The submarine issue has been blown out of proportion. Paris’ response has been rather petulant, recalling legations, cancelling parties. It became theatre politics for Paris to get Von Der Leyen and Borrell involved. The deal itself was not bilateral, it was with a French (part state-owned) company – no other European country. In the commercial context where is Naval Group’s legal challenge? The deal best served Paris as opening influence as a security actor in the region, and hence the uproar, with Marianne pulling Europa’s apron string. But France is not a as yet viable Pacific partner (and won’t be now) for Australia in the way the US can be and is evidently interested in being so. It’s not in the ‘Quad’ or TPP, It is not a Five Eyes member (and given its intelligence arrangements and increasing collaboration with other EU states, won’t be.) With greater EU defence integration and the strategic focus that would entail for Paris, Canberra was well reasoned to question whether, long term, it would be getting into bed with a distracted, distant, European former-world power, or with a distant bloc more interested in its near abroad and the Sahel.
Hey, James, thanks for your comment!
Agreed on the substance of the submarine deal. What made it so galling, though, was that France apparently hadn’t been notified in private before the announcement was made in public. That’s bad form, especially among allies. More galling yet is that the cancellation of the French contract was announced at the same time as the American contract. Again – needly aggravating of an ally.

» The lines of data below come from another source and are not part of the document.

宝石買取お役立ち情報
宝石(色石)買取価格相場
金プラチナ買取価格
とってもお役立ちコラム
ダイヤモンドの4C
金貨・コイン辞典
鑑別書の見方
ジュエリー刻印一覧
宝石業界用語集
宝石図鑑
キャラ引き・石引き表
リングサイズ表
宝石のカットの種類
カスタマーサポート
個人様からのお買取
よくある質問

And a missed opportunity. France is the only EU country with a direct stake in the Pacific. It’s the only major EU country that has demonstrated a willingness to play an international role. Europe and America are currently not in lockstep on China. Biden wants to get the Europeans on board with his policy. You’d think the last thing he’d want to do is alienate the French?
Coming on the heels of Trump and Brexit, it makes disillusioned Atlanticists (like me) even more disillusioned.